Friday, July 28, 2006

Maxed Out Mama Talks Funny Money Loans

She worries that the adjustable loans will end up causing problems because people will owe nearly 100% more than their original loan amount when it is all said and done.

See what I mean about funny money loans? The borrower's payments in the first example go:
Year 1: $824 - 76 (second paid by Beazer) = $748
Year 2: $886 + $529 = $1,415
Year 3: $953 + $529 = $1,482
Year 4: $1,024 + $529 = $1,553
Plus, to achieve the low initial down payment the borrower is signing up for negative amortization, which means that their loan balance rises for a while instead of dropping. The first mortgage is adjustable too, so the payments could go even higher. Very few people who take this deal would be able to keep the house, because unless they brought money to the table they would almost certainly be unable to refi out of it (without double digit price inflation, which is no longer in the cards). The second example is no better.
So big whup, right? You have a good job, your health and the mortgage is fine. Or, you plan to move and the market is fine. Not so fast, there professor.

When you look at new home sales figures and prices keep the above example in mind, because it is certainly not unique. I hope this helps you to understand why the downside to this market is so huge. In many cases, "homeowners" will never be able to make even their first reset payment. There are cases of people unable to make their very first mortgage payment.

If you think this is funny, consider the impact on your home value. Sure, you may have signed up for a 30 year fixed-rate last year when you bought. But your home's value will be depressed when the forced sales from this type of maneuver start rolling back onto the market en masse. When you find your home worth less four years from now in nominal dollars than it is today, you'll understand what a brutal racket this has been. [emphasis added, ed.]

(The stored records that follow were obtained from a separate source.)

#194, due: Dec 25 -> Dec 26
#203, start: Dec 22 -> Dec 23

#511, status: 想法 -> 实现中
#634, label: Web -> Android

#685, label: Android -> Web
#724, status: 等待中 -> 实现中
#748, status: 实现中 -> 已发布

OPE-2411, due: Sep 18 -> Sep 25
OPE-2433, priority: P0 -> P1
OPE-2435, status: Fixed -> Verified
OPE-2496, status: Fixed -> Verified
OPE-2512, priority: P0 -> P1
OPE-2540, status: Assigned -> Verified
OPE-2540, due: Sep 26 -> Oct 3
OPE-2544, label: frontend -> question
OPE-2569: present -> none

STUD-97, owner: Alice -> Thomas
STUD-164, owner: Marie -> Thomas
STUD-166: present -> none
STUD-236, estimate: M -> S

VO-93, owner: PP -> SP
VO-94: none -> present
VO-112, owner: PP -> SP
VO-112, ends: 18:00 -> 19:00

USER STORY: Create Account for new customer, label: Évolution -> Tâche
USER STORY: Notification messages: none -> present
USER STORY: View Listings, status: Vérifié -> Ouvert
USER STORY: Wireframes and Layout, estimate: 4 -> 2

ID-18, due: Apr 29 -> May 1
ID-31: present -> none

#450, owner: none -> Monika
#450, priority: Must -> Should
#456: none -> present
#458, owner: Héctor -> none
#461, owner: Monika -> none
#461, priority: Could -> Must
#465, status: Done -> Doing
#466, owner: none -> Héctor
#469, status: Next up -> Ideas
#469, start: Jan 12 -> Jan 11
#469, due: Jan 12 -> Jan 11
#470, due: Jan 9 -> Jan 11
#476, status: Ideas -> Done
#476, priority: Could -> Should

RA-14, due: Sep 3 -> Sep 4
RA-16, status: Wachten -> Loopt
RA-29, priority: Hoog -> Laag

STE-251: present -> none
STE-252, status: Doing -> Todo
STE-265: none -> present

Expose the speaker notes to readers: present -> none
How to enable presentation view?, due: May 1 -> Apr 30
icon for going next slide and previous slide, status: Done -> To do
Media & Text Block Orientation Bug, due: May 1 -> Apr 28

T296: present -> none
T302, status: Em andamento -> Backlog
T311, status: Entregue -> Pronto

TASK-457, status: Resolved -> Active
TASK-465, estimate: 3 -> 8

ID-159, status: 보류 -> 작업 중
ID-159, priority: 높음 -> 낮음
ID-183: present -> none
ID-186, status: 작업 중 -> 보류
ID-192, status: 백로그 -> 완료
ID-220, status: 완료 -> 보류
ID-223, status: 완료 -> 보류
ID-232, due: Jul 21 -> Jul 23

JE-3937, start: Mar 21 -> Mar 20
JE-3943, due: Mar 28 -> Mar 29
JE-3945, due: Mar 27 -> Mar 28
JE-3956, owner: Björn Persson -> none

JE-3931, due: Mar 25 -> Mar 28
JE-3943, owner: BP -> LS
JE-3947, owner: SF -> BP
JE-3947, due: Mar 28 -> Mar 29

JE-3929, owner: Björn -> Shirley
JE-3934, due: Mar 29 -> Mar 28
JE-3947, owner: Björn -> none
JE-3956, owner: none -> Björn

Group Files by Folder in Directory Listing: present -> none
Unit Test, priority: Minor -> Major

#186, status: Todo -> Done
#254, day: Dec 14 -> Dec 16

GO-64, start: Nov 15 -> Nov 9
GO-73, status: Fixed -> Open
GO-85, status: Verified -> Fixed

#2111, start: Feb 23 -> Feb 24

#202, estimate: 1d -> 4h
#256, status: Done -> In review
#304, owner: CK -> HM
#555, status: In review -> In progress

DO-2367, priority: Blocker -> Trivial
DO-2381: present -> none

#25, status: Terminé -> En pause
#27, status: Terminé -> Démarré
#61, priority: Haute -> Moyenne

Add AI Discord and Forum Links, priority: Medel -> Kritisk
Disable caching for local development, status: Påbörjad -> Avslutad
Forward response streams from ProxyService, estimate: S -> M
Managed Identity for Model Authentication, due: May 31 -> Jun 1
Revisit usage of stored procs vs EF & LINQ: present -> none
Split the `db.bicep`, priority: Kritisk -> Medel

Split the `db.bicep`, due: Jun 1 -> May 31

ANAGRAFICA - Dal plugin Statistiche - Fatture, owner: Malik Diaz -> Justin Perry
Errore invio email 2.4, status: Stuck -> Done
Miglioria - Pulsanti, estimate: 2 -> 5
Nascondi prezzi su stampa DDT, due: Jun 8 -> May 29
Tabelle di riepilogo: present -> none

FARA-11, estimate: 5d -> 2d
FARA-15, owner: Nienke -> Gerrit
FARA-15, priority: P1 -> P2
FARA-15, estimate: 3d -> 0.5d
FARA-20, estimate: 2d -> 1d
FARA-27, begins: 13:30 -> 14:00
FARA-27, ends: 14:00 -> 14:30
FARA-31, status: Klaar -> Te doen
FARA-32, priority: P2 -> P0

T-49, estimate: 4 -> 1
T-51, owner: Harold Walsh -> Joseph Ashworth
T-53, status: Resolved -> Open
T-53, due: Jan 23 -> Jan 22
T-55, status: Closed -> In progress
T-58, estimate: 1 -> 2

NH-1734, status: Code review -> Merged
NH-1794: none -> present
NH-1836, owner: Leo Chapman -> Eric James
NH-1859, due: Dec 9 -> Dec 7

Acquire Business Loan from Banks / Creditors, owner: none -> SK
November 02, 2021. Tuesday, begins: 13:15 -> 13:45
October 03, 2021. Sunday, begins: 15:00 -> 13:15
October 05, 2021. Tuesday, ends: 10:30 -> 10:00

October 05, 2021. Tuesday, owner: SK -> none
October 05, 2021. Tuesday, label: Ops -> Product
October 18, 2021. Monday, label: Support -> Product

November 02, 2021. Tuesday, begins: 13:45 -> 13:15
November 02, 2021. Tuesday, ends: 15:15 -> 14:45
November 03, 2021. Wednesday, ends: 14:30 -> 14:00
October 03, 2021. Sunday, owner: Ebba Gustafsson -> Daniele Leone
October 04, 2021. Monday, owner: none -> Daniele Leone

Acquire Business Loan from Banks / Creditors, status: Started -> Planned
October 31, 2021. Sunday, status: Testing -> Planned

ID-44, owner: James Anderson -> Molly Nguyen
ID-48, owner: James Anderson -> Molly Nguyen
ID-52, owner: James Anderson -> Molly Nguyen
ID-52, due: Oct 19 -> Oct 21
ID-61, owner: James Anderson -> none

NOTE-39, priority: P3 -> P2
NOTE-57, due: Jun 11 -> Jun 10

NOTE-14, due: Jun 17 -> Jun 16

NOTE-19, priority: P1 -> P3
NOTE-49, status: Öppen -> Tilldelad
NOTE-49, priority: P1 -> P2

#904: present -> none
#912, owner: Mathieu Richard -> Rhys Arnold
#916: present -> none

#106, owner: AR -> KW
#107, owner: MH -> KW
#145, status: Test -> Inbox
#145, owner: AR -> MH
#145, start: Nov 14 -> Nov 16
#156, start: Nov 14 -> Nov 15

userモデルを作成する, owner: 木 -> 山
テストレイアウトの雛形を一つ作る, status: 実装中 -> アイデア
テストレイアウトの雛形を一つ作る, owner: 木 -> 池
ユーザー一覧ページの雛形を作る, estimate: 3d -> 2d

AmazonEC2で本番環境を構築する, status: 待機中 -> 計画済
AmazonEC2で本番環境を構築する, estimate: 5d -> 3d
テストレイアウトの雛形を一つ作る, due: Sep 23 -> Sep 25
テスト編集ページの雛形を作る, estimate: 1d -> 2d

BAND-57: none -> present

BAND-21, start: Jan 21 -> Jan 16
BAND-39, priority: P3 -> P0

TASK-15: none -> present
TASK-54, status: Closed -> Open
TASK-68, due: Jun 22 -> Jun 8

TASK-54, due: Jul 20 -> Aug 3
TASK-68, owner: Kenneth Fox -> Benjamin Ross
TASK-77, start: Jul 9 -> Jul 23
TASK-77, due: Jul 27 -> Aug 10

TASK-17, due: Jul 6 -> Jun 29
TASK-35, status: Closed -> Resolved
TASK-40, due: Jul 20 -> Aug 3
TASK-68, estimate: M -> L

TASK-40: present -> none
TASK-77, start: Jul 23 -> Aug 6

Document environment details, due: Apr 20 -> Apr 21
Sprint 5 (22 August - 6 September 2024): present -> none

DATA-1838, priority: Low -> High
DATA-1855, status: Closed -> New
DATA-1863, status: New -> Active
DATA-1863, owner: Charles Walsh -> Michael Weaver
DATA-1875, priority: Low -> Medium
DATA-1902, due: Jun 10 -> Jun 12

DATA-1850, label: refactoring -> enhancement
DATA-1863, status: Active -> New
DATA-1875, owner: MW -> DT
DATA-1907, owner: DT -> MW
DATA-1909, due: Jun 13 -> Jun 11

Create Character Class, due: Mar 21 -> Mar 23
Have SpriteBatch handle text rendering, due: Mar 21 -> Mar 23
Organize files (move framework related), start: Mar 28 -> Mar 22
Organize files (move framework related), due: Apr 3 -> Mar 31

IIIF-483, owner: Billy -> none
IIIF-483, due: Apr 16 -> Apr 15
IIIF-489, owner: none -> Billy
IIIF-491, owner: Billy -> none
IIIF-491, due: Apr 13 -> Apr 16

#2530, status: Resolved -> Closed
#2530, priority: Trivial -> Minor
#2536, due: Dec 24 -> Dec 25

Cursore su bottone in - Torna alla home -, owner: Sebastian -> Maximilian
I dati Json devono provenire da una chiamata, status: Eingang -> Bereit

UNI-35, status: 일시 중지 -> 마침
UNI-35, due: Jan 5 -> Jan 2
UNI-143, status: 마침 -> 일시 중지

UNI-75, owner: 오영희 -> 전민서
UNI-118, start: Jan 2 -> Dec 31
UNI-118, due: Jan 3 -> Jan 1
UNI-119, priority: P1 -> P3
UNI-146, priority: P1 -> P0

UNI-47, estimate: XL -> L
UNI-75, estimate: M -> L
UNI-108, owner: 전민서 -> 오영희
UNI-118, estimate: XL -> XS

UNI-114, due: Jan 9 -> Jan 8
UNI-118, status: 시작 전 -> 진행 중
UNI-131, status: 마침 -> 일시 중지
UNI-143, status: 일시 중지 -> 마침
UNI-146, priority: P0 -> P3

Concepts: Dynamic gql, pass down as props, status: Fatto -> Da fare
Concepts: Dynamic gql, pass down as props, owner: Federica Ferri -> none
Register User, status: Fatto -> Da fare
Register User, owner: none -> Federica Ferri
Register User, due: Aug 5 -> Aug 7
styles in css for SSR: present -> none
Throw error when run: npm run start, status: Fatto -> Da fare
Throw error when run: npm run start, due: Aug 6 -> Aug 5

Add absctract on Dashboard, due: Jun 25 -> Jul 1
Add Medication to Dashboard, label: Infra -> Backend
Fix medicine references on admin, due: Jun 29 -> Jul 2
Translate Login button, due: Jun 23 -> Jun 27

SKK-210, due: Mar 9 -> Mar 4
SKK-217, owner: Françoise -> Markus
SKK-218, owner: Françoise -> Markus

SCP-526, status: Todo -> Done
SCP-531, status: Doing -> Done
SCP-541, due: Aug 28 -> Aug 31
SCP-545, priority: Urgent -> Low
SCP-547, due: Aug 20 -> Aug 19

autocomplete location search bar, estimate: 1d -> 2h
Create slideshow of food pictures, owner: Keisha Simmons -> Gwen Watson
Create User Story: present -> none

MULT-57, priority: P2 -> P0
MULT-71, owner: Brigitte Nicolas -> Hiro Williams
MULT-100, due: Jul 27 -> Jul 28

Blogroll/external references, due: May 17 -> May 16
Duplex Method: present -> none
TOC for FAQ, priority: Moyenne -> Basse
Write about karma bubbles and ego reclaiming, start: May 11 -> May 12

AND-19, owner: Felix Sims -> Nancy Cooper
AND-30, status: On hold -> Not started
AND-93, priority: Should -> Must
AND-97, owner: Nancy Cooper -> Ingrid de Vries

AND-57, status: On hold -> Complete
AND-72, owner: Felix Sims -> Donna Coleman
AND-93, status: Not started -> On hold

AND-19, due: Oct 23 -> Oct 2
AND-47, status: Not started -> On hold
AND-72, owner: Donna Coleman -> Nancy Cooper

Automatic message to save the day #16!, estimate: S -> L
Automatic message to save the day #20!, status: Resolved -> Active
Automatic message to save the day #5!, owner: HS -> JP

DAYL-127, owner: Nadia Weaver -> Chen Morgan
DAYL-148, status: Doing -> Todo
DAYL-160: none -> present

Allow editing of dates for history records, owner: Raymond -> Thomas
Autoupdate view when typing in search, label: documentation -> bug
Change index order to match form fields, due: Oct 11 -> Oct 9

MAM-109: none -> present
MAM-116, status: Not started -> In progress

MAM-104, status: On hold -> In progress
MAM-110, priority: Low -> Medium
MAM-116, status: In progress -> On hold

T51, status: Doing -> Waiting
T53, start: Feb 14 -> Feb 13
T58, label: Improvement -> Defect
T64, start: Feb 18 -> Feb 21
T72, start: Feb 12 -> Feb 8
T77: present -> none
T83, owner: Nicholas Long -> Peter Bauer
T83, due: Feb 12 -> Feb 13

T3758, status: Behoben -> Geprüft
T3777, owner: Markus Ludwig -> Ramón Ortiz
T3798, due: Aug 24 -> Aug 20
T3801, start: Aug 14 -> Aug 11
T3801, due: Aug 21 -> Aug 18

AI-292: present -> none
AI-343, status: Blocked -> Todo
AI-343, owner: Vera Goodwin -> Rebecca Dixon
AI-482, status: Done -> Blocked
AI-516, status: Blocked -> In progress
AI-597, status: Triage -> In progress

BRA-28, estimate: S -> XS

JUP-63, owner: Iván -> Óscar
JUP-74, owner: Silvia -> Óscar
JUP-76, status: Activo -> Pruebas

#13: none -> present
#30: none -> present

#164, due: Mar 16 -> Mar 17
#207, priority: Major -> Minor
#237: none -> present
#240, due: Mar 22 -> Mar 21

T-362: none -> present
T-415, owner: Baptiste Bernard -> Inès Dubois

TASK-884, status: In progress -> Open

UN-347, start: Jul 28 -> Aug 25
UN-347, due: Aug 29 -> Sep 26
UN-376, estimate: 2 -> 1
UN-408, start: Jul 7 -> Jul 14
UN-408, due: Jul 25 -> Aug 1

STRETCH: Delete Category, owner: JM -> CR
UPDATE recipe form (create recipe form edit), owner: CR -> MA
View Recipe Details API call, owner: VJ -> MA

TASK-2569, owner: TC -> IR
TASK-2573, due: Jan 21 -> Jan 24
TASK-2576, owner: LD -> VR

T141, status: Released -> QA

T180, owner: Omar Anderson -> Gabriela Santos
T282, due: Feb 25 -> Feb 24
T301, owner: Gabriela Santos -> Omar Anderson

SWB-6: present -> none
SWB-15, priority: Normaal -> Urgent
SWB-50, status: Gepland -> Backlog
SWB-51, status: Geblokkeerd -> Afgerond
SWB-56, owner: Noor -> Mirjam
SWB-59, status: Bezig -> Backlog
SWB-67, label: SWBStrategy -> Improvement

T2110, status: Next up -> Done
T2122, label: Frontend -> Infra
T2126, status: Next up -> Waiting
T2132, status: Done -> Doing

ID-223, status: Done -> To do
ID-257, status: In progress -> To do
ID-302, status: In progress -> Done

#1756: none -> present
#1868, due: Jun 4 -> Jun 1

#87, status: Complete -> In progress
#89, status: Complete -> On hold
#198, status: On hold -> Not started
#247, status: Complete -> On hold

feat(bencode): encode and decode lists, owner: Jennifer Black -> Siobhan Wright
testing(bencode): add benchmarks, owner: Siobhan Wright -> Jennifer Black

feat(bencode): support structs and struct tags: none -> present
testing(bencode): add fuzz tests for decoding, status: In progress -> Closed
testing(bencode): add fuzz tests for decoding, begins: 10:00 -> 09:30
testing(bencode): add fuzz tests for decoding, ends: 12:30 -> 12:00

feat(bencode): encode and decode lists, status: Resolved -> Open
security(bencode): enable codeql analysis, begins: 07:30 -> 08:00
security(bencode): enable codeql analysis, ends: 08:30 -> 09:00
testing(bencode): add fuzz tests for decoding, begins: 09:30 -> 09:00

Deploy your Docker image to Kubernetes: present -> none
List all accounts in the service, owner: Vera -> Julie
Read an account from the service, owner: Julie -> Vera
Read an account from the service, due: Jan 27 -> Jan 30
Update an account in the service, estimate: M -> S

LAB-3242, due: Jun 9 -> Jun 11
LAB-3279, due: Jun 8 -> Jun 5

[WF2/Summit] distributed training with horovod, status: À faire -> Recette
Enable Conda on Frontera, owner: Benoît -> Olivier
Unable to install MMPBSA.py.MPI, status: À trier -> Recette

I never thought I would become a wild-eyed consumer activist, but at this point all I want to do is find some public interest law firm and give them the ammo to sue the britches right off these and similar people. You see, I calculate loans and consumer disclosures, and I can usually find some sort of error in about 50% of RESPA loan document packages (although that isn't true for my banks). And Hillary? Hillary with her proposal to offer downpayment assistance? Hillary is looking after the Beazers of the world, and not the people she claims to want to help. Watch her campaign finance contributions - you'll see. Because a $5,000 taxpayer-funded downpayment gives a lot of room to roam for crooked outfits like this, and only abuses the "buyer".
Mama has been beating the drum of doom about the housing market. I'm not sure how this applies in a fairly valued market, versus a wildly over-valued market like in Florida. I'm guessing that over-valued areas are worse. People can't get out from under a mortgage they can't handle and even putting it up for foreclosure doesn't work--because values stink so bad no one can even pay that.


Gary said...

The last oil price plunge caused 20-60% drops in values of homes as thousands of foreclosed homes were dumped on the market.

I disagree with most all other opinions you express on this site however.

For example, the ACLU defends everybody, especially the people they most disagree with.

Dr. Melissa said...

The ACLU doesn't defend gun owners. They don't defend posting the 10 Commandments. They don't defend people who believe that God-believing is legitimate American history deserving to be preserved.